Der Rettungsdienst wird alarmiert und rückt mit zwei Rettungswagen der DRK-Wachen Heusweiler und Saarbrücken-West aus. Der Rettungsdienst, der nach wenigen Minuten vor Ort eintrifft, alarmiert wiederum die Freiwillige Feuerwehr zur Unterstützung. Die eilt mit 25 Helfern aus den Löschbezirken Riegelsberg und Walpershofen zum Ort des Geschehens. Auch der ABC-Zug des Regionalverbands Saarbrücken wird hinzugerufen. 39 Mitarbeiter werden evakuiert, neun von ihnen an den Rettungsdienst zur Untersuchung übergeben. Die Feuerwehrleute betreten das Paketzentrum mit Chemie-Schutzanzügen und sichern das leck geschlagene Paket. Darüber hinaus wird mit der Bestimmung der Chemikalie begonnen.
Aktuell liegen dazu noch keine abschließenden Informationen vor. Die betroffenen Mitarbeiter klagen aber über Reizungen von Augen und Atemwegen. Letztlich wird eine Person ins Krankenhaus verbracht, über den Gesundheitszustand liegen keine Informationen vor. Zur weiteren Ermittlung rückt die Polizeiinspektion Völklingen mit einem Kommando an. Da es sich um einen Arbeitsunfall handelt, wird auch das Landesamt für Umwelt- und Arbeitsschutz nach Riegelsberg gerufen.

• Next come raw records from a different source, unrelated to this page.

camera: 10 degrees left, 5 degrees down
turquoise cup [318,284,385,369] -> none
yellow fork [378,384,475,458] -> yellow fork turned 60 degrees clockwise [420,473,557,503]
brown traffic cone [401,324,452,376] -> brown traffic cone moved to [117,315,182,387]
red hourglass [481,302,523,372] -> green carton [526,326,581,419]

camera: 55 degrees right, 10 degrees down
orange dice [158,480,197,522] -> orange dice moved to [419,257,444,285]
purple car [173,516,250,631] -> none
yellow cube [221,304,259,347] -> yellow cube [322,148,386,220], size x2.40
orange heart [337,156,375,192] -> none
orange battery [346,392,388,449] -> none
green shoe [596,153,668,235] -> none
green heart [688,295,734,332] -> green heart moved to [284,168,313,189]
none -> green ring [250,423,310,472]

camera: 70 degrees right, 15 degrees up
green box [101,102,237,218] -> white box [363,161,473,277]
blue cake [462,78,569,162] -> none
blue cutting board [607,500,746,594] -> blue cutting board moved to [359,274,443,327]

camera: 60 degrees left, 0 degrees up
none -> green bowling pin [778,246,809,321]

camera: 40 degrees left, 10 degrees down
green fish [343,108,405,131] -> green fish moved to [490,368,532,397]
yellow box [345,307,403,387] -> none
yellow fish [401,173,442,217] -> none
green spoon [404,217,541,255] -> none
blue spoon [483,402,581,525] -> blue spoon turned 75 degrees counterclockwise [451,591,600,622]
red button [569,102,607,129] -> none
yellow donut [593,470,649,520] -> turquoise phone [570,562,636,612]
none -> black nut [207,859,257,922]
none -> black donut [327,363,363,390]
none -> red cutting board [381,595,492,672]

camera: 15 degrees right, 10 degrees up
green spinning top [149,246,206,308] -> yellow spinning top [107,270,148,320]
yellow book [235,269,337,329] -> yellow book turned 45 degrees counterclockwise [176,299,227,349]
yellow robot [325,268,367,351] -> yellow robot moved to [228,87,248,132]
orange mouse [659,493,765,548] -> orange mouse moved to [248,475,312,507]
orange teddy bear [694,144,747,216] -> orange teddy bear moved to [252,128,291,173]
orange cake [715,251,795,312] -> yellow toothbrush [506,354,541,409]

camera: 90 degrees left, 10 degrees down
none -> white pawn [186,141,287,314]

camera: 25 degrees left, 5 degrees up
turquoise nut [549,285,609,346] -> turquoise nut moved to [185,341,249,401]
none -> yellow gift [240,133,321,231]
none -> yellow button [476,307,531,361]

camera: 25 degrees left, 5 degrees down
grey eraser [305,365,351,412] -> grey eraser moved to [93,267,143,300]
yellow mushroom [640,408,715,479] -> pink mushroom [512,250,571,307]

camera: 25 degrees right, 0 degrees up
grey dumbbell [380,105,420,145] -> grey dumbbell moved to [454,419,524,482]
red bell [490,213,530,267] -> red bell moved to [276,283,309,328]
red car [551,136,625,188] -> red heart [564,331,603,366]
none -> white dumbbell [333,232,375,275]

Nachdem der unbekannte Stoff nicht weiter auslaufen kann, wird die Einsatzstelle an DHL übergeben. Dort beauftragt man ein spezialisiertes Entsorgungsunternehmen mit den weiteren Maßnahmen wie der Reinigung und Entsorgung. Für die Feuerwehr ist der Einsatz gegen 11.20 Uhr beendet. Während der Maßnahmen kommt es zu keinen Verkehrsbehinderungen. Möglicherweise hat der Vorfall jedoch Auswirkungen auf die Verteilung anderer Pakete.